We have a definite quaternion algebra $K$, we have to show that it is ramified at $\infty$.
For any prime $p$ including $\infty$, $\mathbb{Q}_p$ be it's $p$-adic completion if $p$ is finite and $\mathbb{Q}_{\infty} = \mathbb{R}$. We say a quaternion algebra $K$ splits at $p$ if $$ K \otimes_{\mathbb{Q}} \mathbb{Q}_p \cong M_2(\mathbb{Q}_p )$$ Here, $\alpha^{2} , \beta^{2} \in \mathbb{Q}$ and $<0$, $\alpha. \beta = - \beta. \alpha$ otherwise we say $K$ is ramified at $p$.
(This isomorphism is algebra isomorphism)

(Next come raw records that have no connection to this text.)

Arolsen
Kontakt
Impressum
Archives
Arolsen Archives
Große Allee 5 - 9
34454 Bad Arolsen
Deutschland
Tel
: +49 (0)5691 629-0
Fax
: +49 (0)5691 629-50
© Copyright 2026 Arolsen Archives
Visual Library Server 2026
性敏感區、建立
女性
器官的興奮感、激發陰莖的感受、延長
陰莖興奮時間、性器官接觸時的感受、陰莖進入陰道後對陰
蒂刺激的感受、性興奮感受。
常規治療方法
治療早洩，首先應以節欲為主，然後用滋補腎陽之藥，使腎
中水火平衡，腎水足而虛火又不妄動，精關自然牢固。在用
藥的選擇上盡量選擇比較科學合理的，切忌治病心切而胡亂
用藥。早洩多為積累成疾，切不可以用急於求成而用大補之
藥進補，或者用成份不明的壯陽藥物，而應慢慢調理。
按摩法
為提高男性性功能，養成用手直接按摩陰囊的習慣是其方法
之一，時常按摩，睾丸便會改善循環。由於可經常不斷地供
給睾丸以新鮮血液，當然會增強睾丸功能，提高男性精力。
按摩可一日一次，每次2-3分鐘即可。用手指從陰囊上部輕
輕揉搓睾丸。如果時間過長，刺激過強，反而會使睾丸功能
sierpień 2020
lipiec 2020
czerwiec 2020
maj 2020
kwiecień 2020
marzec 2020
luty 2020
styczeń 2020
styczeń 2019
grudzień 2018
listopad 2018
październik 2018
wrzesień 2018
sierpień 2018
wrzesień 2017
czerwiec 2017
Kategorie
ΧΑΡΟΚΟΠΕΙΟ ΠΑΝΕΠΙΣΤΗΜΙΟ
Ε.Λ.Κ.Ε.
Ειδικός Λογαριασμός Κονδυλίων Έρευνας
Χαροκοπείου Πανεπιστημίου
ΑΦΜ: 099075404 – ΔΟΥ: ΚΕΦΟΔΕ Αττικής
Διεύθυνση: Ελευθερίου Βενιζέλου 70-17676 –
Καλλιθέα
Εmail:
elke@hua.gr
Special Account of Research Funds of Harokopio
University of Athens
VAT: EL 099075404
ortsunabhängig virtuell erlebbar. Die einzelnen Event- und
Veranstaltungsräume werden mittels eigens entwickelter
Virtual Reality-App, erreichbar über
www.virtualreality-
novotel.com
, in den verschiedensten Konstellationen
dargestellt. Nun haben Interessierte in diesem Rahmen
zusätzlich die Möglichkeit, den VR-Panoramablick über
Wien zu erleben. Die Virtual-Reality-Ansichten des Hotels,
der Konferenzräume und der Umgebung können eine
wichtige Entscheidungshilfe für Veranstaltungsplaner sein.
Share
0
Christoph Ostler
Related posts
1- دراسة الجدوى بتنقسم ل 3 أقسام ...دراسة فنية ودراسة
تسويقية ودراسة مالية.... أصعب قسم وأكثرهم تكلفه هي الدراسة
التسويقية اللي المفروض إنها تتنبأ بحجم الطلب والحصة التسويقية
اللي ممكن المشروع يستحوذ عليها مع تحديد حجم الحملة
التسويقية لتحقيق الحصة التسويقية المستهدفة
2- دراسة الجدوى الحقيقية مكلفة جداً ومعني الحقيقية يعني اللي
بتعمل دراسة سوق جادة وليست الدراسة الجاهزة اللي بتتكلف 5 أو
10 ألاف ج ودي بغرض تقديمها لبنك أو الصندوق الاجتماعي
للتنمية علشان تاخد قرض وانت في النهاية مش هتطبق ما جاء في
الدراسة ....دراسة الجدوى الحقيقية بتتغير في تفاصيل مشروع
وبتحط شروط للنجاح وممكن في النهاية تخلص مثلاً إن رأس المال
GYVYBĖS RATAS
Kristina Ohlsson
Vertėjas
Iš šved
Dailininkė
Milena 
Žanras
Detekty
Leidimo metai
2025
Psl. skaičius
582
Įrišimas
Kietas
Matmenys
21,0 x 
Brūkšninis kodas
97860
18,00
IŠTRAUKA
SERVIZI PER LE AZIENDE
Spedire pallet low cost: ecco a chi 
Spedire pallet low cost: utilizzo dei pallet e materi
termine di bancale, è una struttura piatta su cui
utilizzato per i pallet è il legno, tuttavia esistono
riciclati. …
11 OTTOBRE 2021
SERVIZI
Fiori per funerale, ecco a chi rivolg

Now, here for $K= \mathbb{Q} + \mathbb{Q} \alpha + \mathbb{Q} \beta + \mathbb{Q} \alpha. \beta $, and $\mathbb{Q}_{\infty} = \mathbb{R}$ and
$$ K \otimes \mathbb{R} = (\mathbb{Q} + \mathbb{Q} \alpha + \mathbb{Q} \beta + \mathbb{Q} \alpha. \beta) \otimes \mathbb{R}$$
$$= (\mathbb{Q} \otimes \mathbb{R}) + (\mathbb{Q} \alpha \otimes \mathbb{R}) + (\mathbb{Q} \beta \otimes \mathbb{R}) + (\mathbb{Q} \alpha. \beta \otimes \mathbb{R})$$
$$= \mathbb{R} + \alpha (\mathbb{Q} \otimes \mathbb{R}) + \beta (\mathbb{Q} \otimes \mathbb{R}) + \alpha. \beta (\mathbb{Q} \otimes \mathbb{R})$$
$$\cong \mathbb{R} + \alpha \mathbb{R} +\alpha \mathbb{R} + \alpha. \beta \mathbb{R} $$
And $M_2(\mathbb{R})$ on the right side. I know I have to show that these two algebras are not isomorphic. The hint says that $M_2(\mathbb{R})$ has zero divisors and since $K \otimes \mathbb{R}$ is a division algebra, it does not. Hence, they cannot be algebra isomorphic.
Is my solution correct?
Any kind of help is appreciated.
Thanks!